_WORK INSTRUCTION_
Rewrite the listing below with each "series" replaced by "data set" and every other word left as it is. Leave the pictures out.

_DATA FOR ANALYSIS_
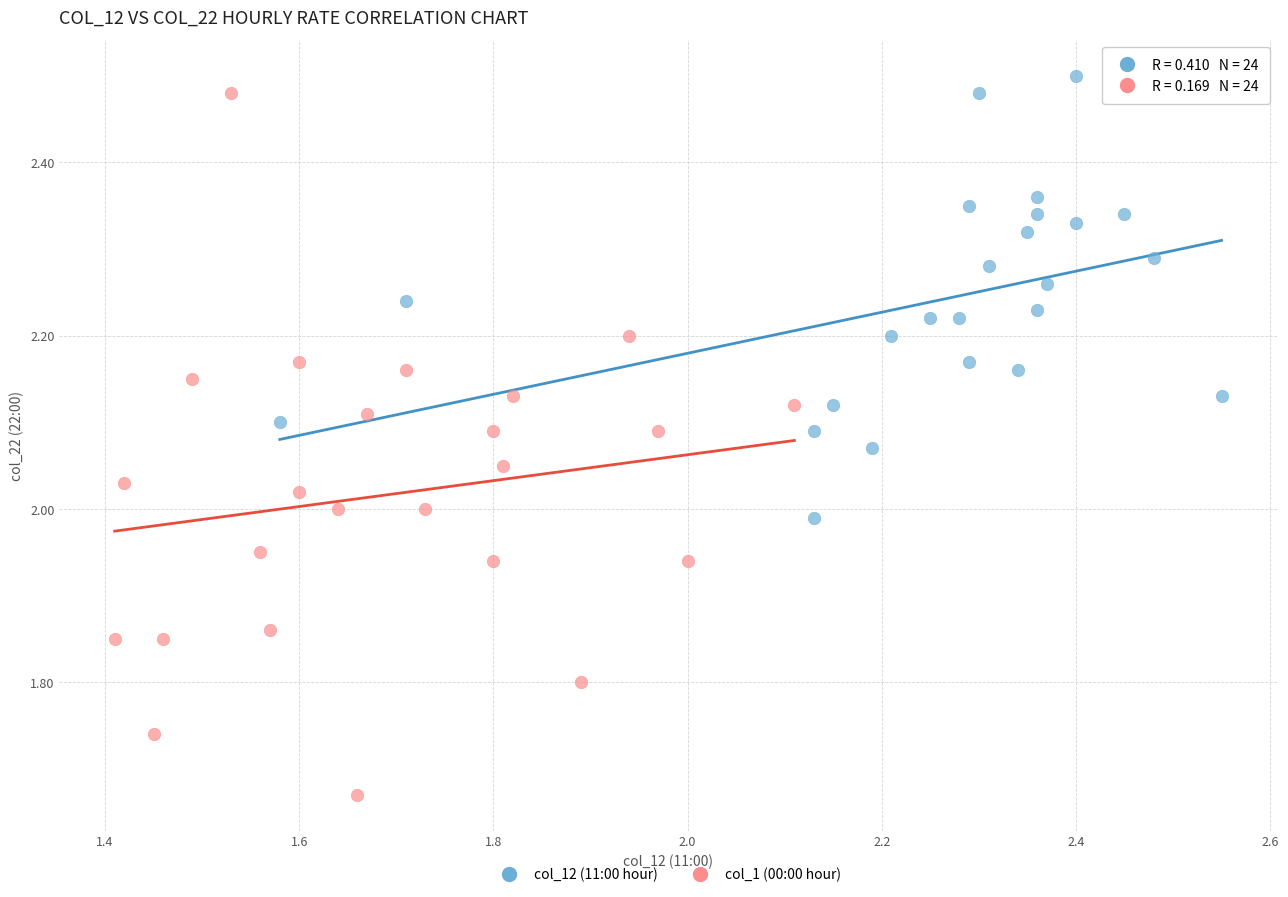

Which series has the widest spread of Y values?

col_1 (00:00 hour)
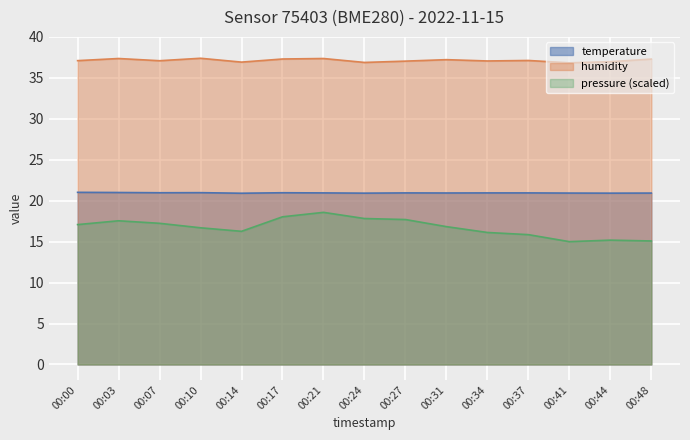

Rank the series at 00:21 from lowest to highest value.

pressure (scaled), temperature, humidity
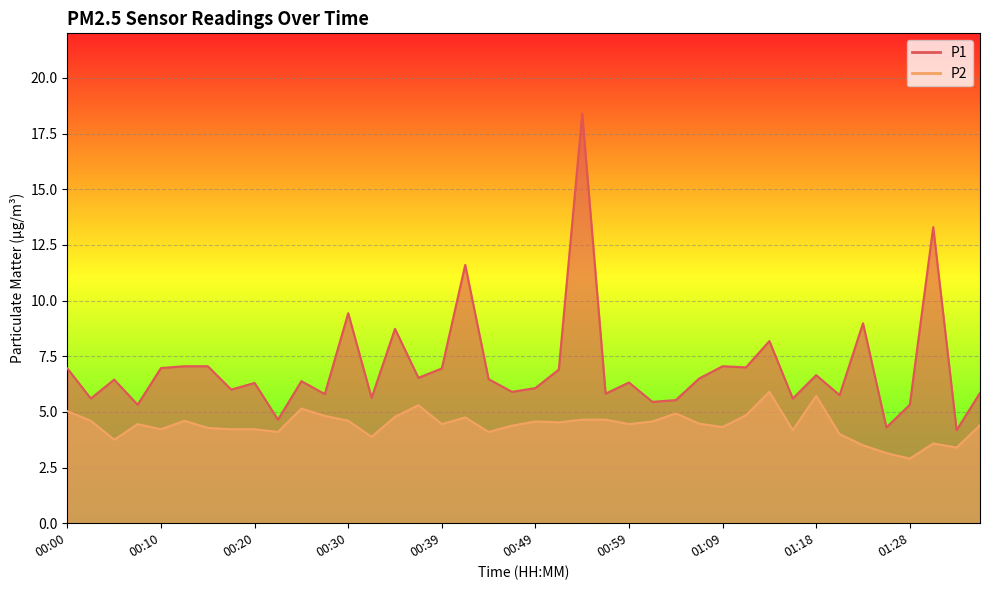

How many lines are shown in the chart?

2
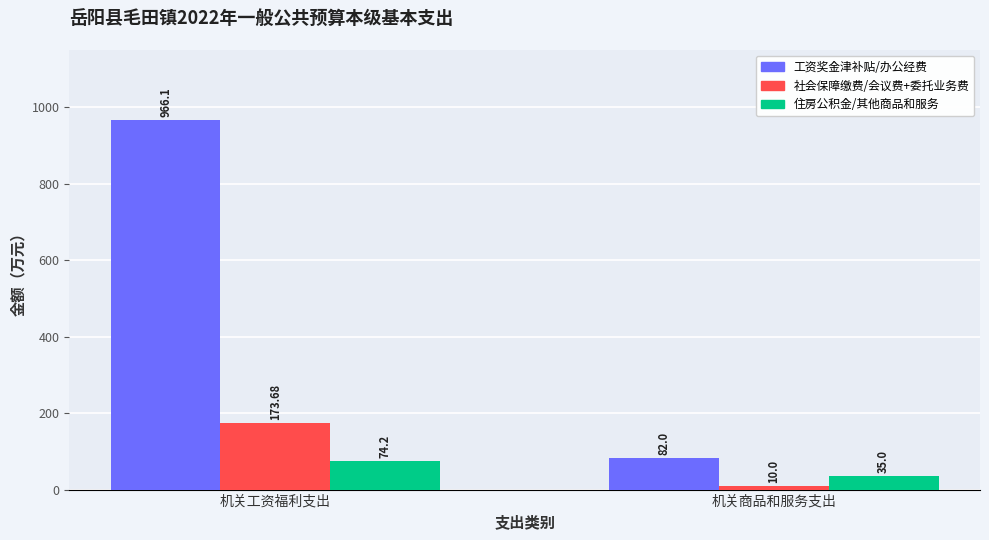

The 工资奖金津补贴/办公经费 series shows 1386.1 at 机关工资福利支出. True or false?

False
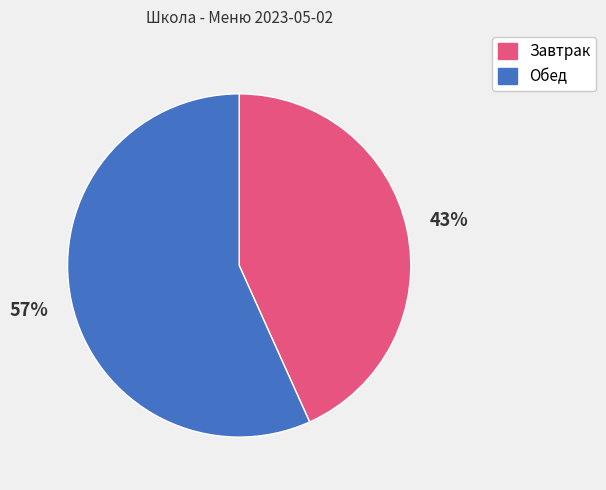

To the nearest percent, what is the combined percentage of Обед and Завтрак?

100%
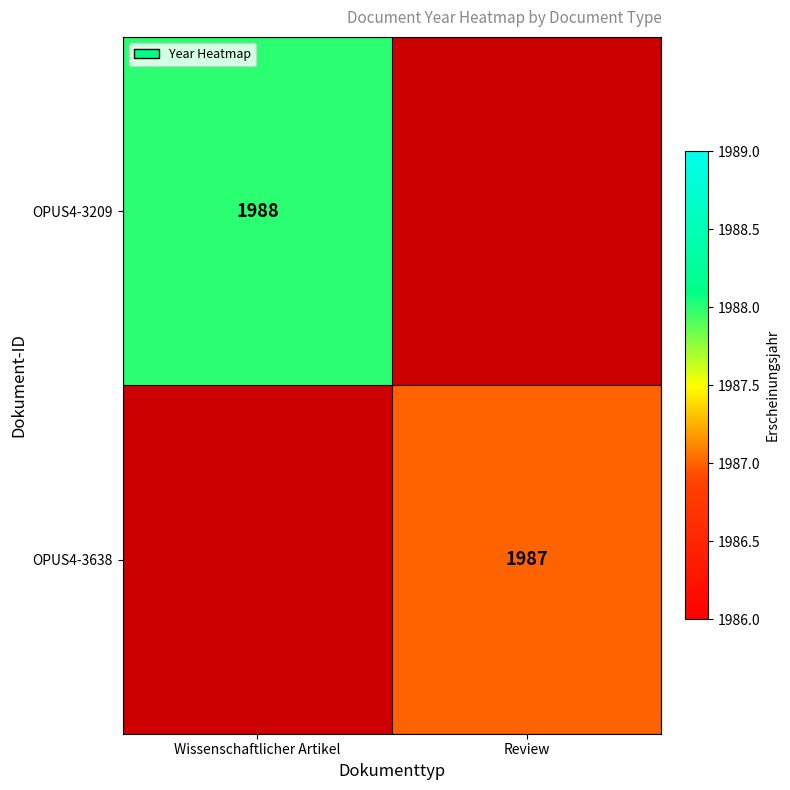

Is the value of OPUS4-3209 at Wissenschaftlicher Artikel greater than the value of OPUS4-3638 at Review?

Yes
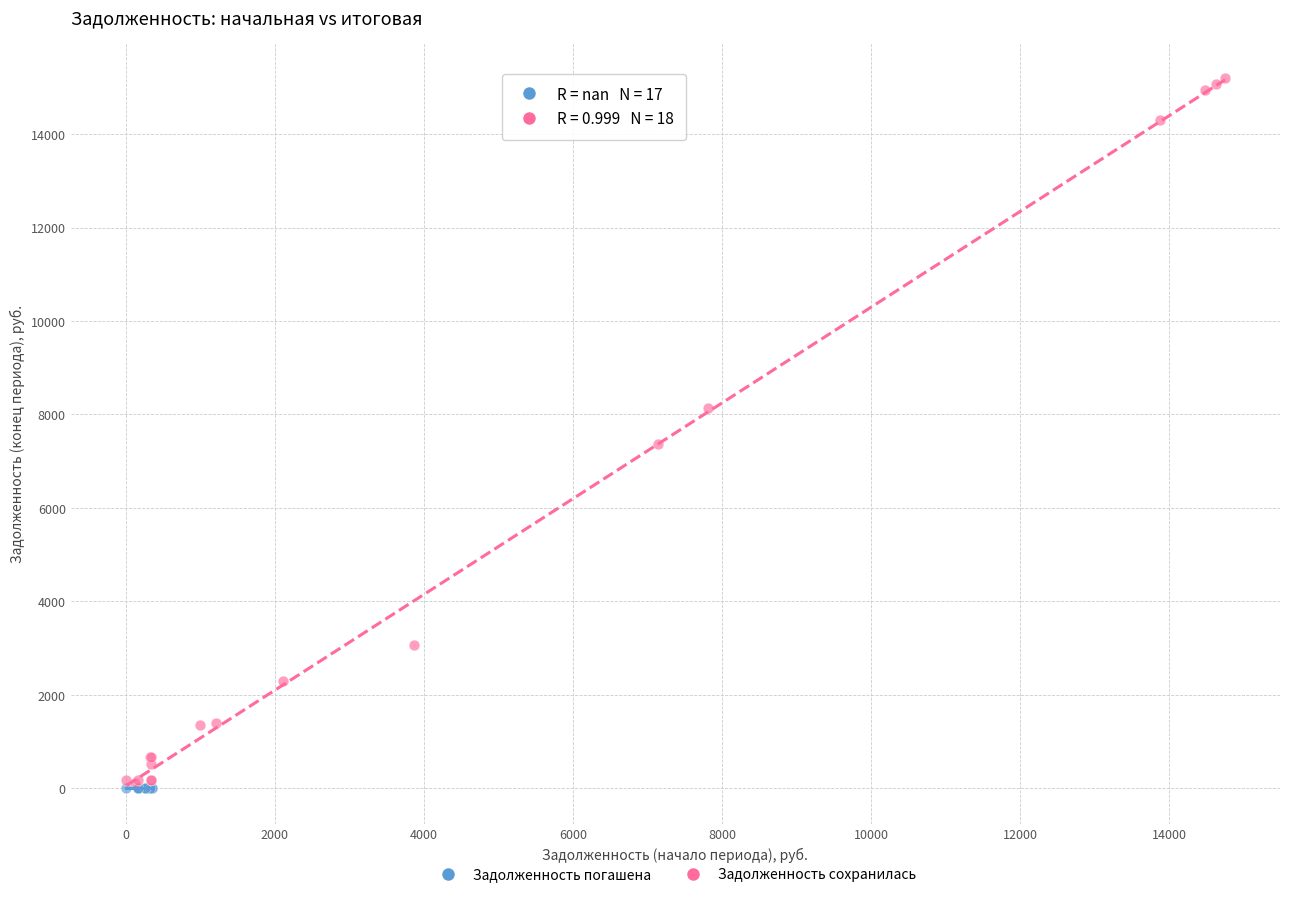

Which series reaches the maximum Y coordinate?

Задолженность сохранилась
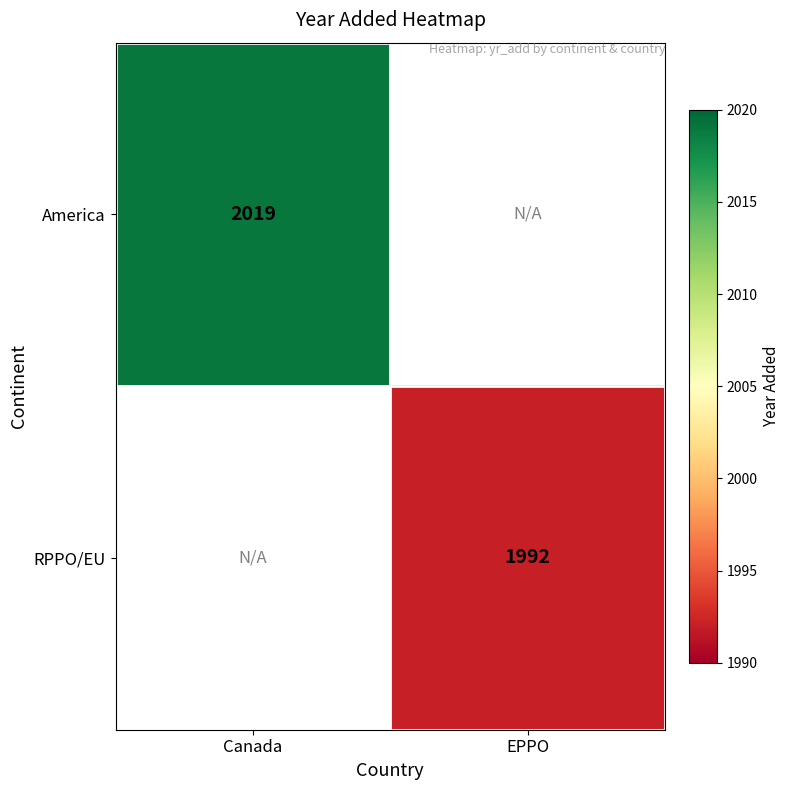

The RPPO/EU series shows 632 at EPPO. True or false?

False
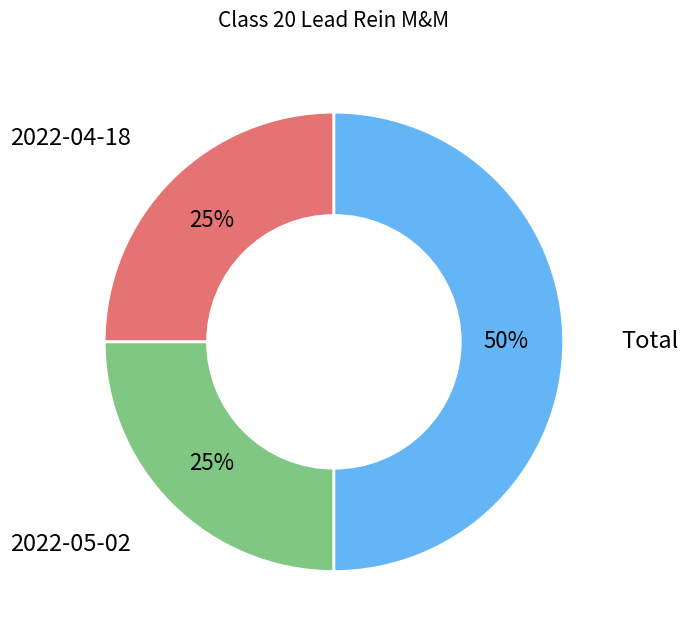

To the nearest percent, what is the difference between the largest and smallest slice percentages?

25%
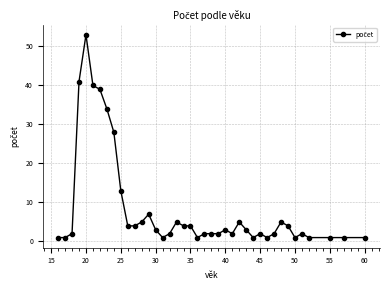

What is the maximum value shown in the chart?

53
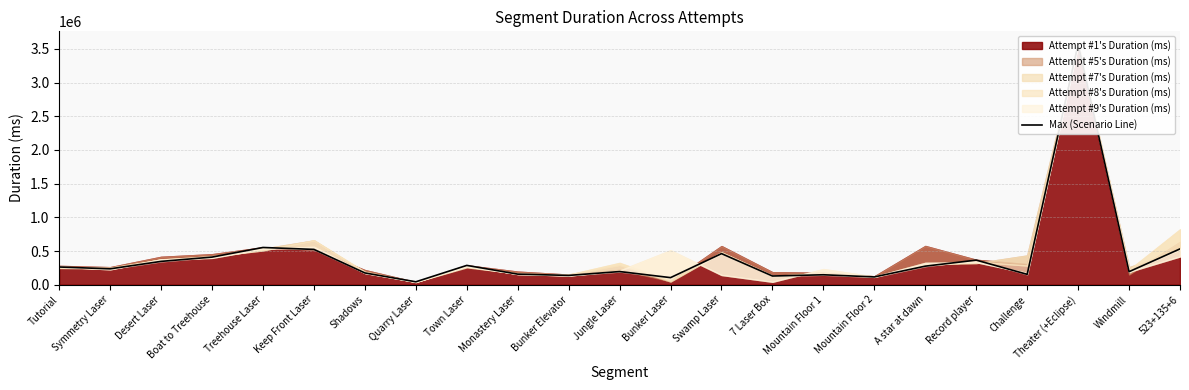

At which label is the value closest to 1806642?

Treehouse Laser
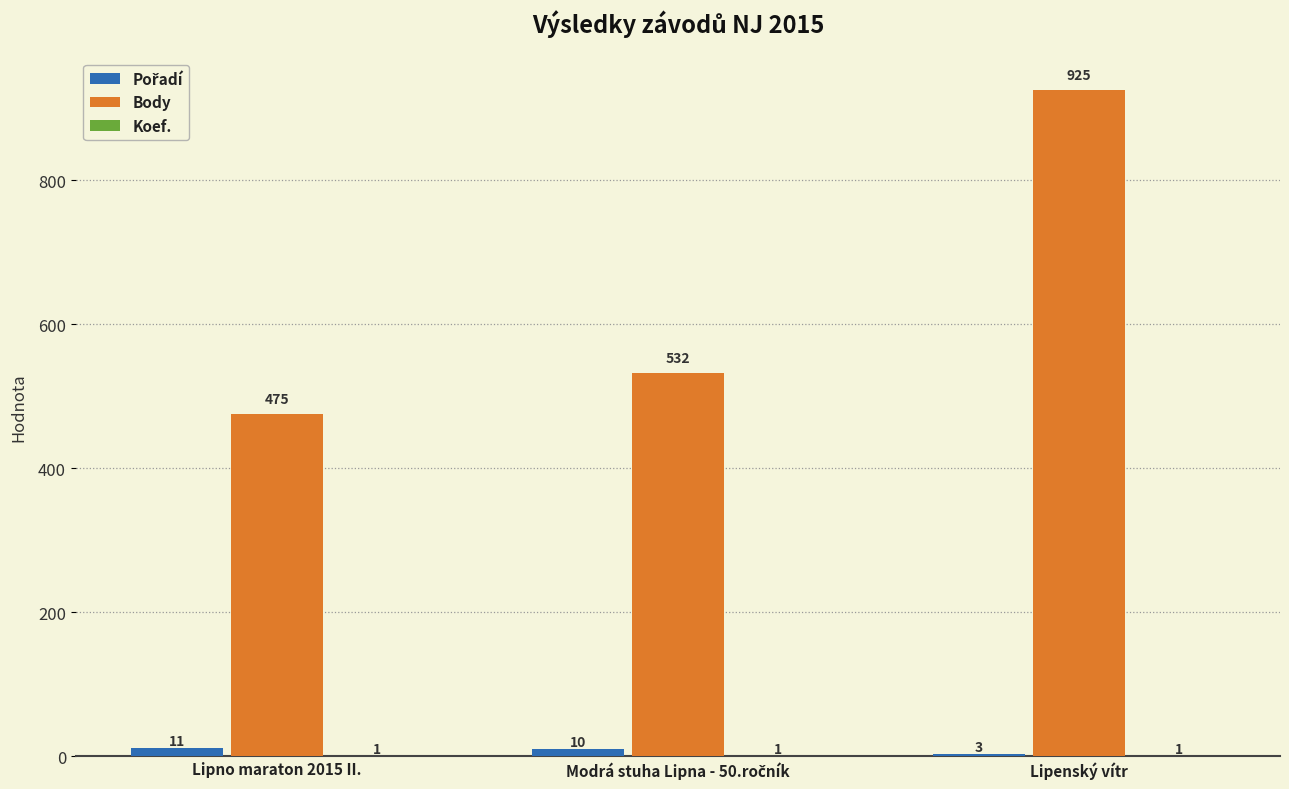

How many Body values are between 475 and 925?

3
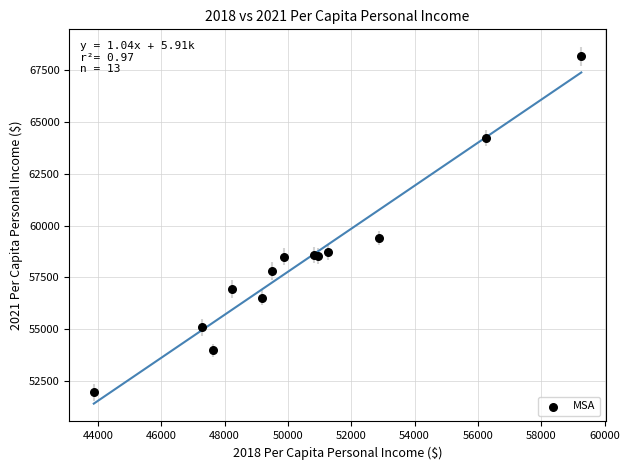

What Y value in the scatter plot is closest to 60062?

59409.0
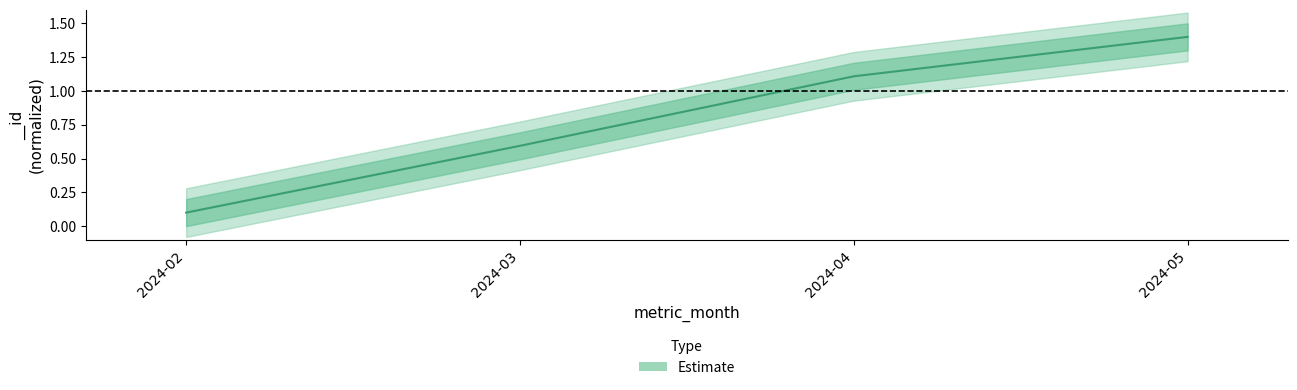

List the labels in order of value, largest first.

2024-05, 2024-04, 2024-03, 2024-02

_ANSWER FOR THIS EXERCISE_
Which data set has the widest spread of Y values?

col_1 (00:00 hour)

Rank the data set at 00:21 from lowest to highest value.

pressure (scaled), temperature, humidity

How many lines are shown in the chart?

2

The 工资奖金津补贴/办公经费 data set shows 1386.1 at 机关工资福利支出. True or false?

False

To the nearest percent, what is the combined percentage of Обед and Завтрак?

100%

Is the value of OPUS4-3209 at Wissenschaftlicher Artikel greater than the value of OPUS4-3638 at Review?

Yes

Which data set reaches the maximum Y coordinate?

Задолженность сохранилась

The RPPO/EU data set shows 632 at EPPO. True or false?

False

To the nearest percent, what is the difference between the largest and smallest slice percentages?

25%

What is the maximum value shown in the chart?

53

At which label is the value closest to 1806642?

Treehouse Laser

How many Body values are between 475 and 925?

3

What Y value in the scatter plot is closest to 60062?

59409.0

List the labels in order of value, largest first.

2024-05, 2024-04, 2024-03, 2024-02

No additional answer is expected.